Nowadays there are humungous boobies everywhere you turn. They bob in and out of blouses like two bald men on a raft, they protrude from billboards, and they say a fuzzy, pixilated hello every time robotically wild girls dutifully lift their shirts from the streets of New Orleans to the sands of Ft. Lauderdale.
It’s almost impossible to tell the women’s magazines from the men’s magazines, or from those on photography, music, fitness or motorcycles. Periodicals of every description have at least one pair of breasts pushing up, peeking out, or playfully handheld by their coy celebrity owner. So why are newsstands hawking the hardly newsworthy, secondary sex characteristics found on half the populace? Why do movie posters bludgeon us senseless with hefty preternatural chests that stretch credulity as much as sweaters? (Remember the poster for I Still Know What You Did Last Summer? I still don’t know how Jennifer Love Hewitt was able to stand erect, much less fend off a psychotic killer.) Why do physicians who presumably champion healthy physiognomy place ad after ad suggesting your average-sized breasts are in desperate need of slicing open? Just when did such big boobies become such big business?

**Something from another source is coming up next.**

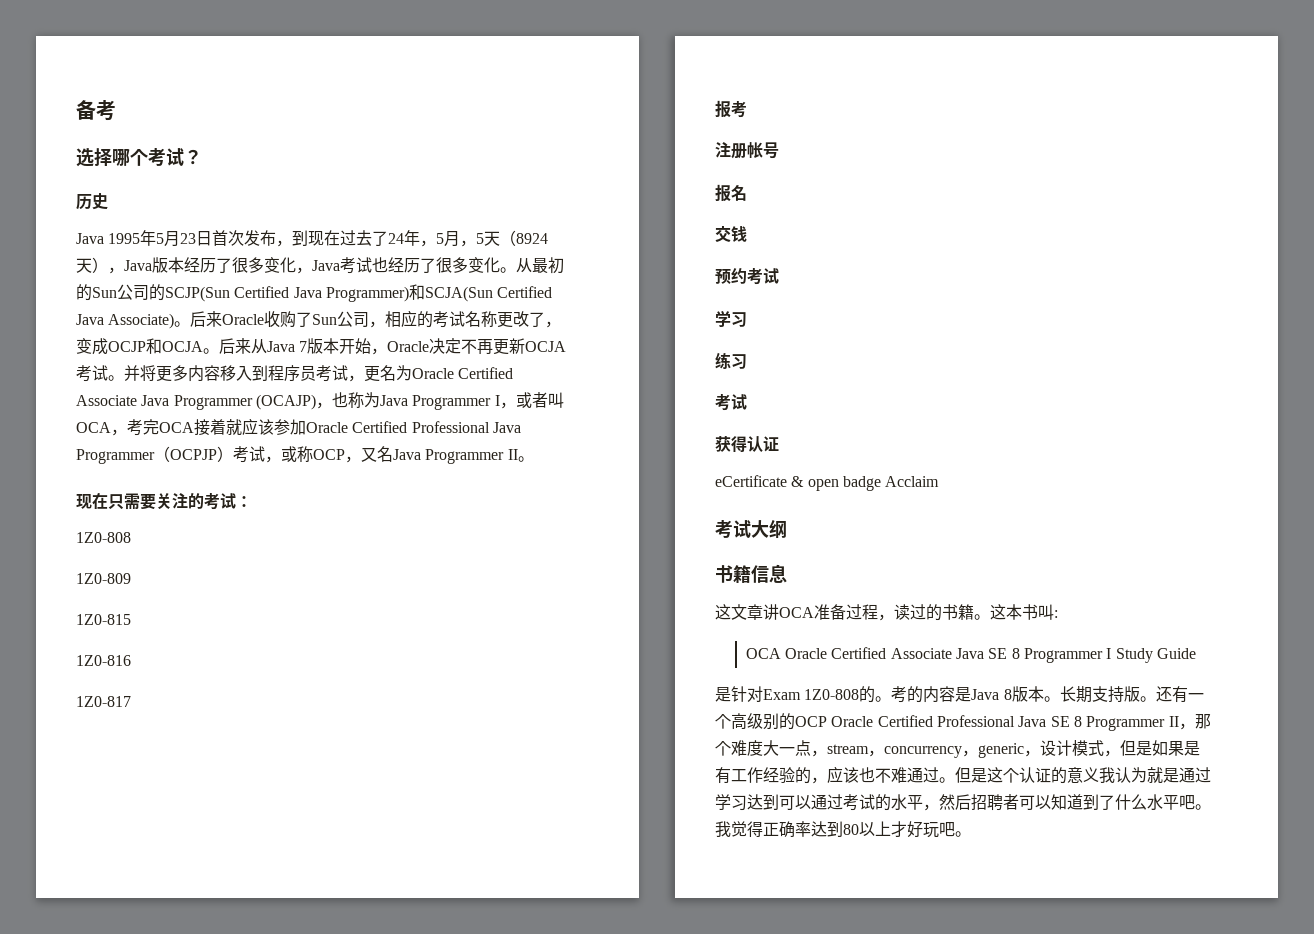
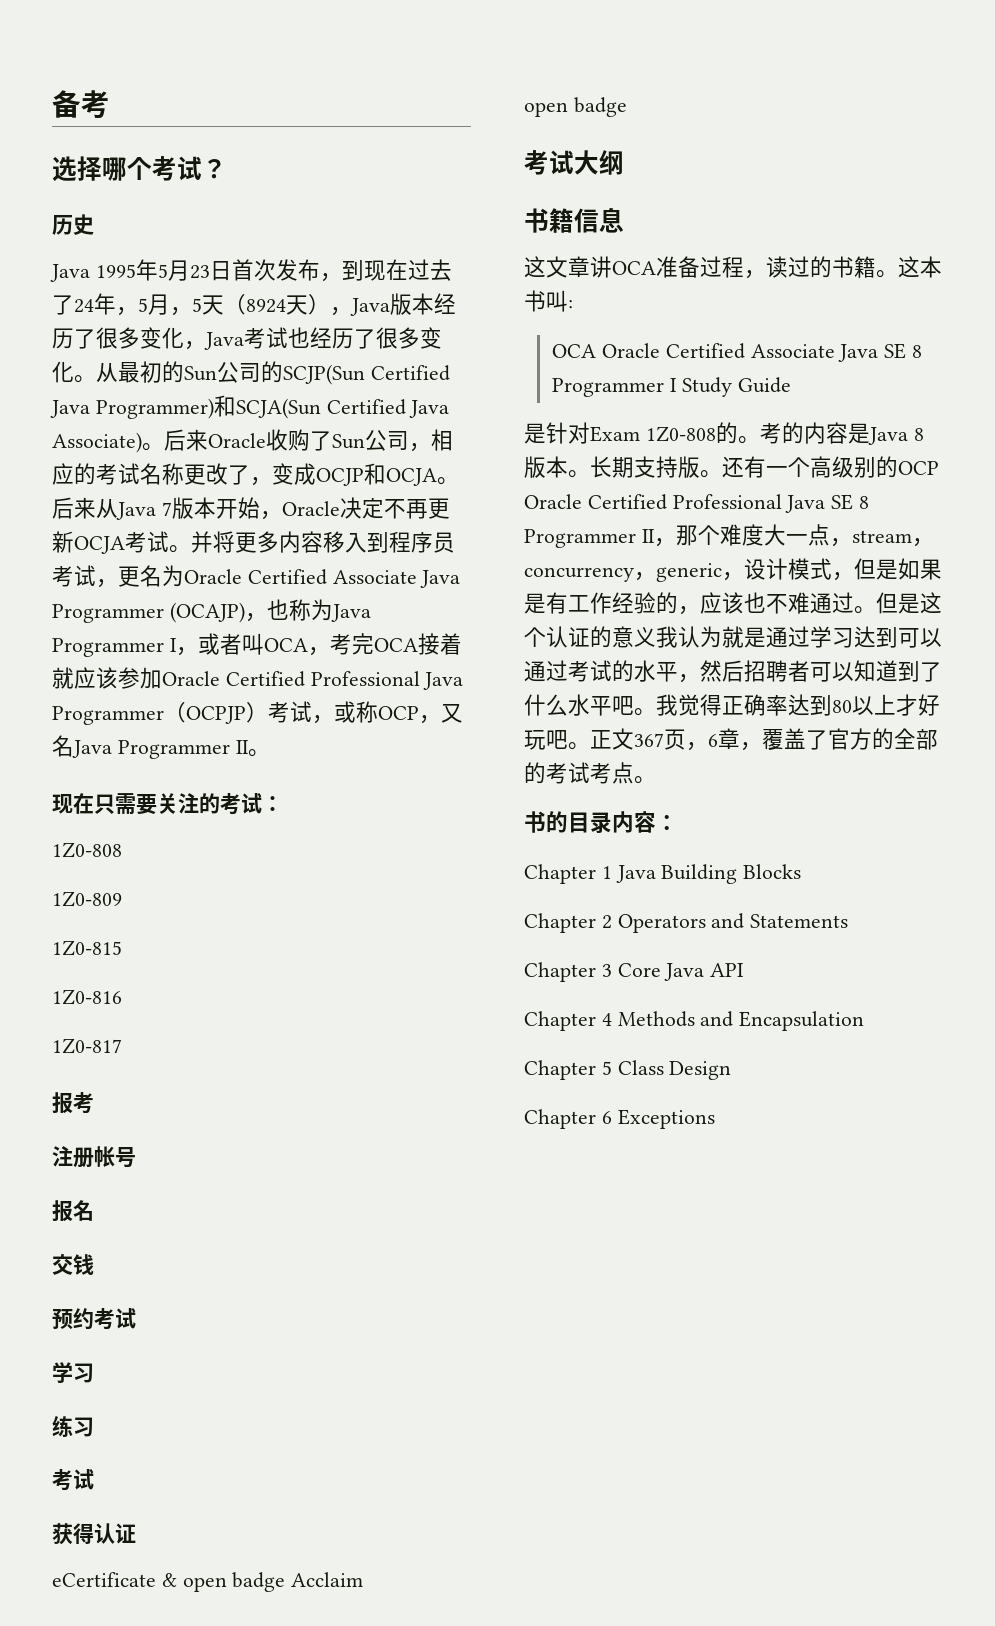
(940, 481) none -> [524,97,627,117] // open badge
(971, 834) none -> [590,728,938,751] [524,762,656,784] [524,811,678,834] [524,864,802,884] [524,913,849,933] [524,962,745,982] [524,1011,865,1031] [524,1060,732,1080] [524,1109,715,1129] 正文367页，6章，覆盖了官方的全部的考试考点。 // 书的目录内容： // Chapter 1 Java Building Blocks // Chapter 2 Operators and Statements // Chapter 3 Core Java API // Chapter 4 Methods and Encapsulation // Chapter 5 Class Design // Chapter 6 Exceptions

Now, don’t get me wrong, I like bosoms as much as the next guy. (Some of my best friends are breasts.) I recognize that sex sells. I even understand that our economy is built on building up insecurities and seducing us to purchase what we don’t have and now desperately need. Fine. Breasts good. No problem. My problem is not with bosoms but with the domination of these large, largely fake, manufactured mock mammaries. Mass media and the proliferation of pornography on VCRs and the Web have acclimated the population to see and expect a fabrication of female form that rarely really exists. Slim women with two mammoth mounds of fat protruding from their svelte carbo-scoffing bodies are no stranger to the scalpel. Big ole tetherballs tethered fixed and firm on otherwise pliable God-given frames inundate us day in and out, so much so that when a real bosom sheepishly rears its silicone-free heads it appears inadequate and even weird.
Most television ta-tas are cantilevered into Wonderbras or so surgically amplified that there’s nary a flat chest left on the flat screen. In shows like Baywatch and their ilk, there’s likely more saline on the beach than in the ocean. Pamela Anderson and her V.I.T.s have left us thinking the caricature is the norm. Now lovely ladies from nine to ninety are wanting breasts up to snuff, padding themselves with those flesh-colored, chicken cutlet-y inserts you buy at drugstores or disfiguring their figures with sacs with a twenty-year shelf life.
While it’s fitting that breasts be appreciated, even celebrated, that celebration turns sour when respect is replaced by an irreverent drive to build a better mantrap. These features great and small are wonderful even when they’re Wonderbra-less. Breasts are fantastic just the way they are. The real miracle is not to be found in a Miracle Bra, but in the gorgeous, genuine variety of fabulous flesh in the mammary mosaic.
Dixie Feldman is a writer and public speaker, television personality, and die-hard retrophile. She is currently working on a book about The Lost Art of Being a Dame.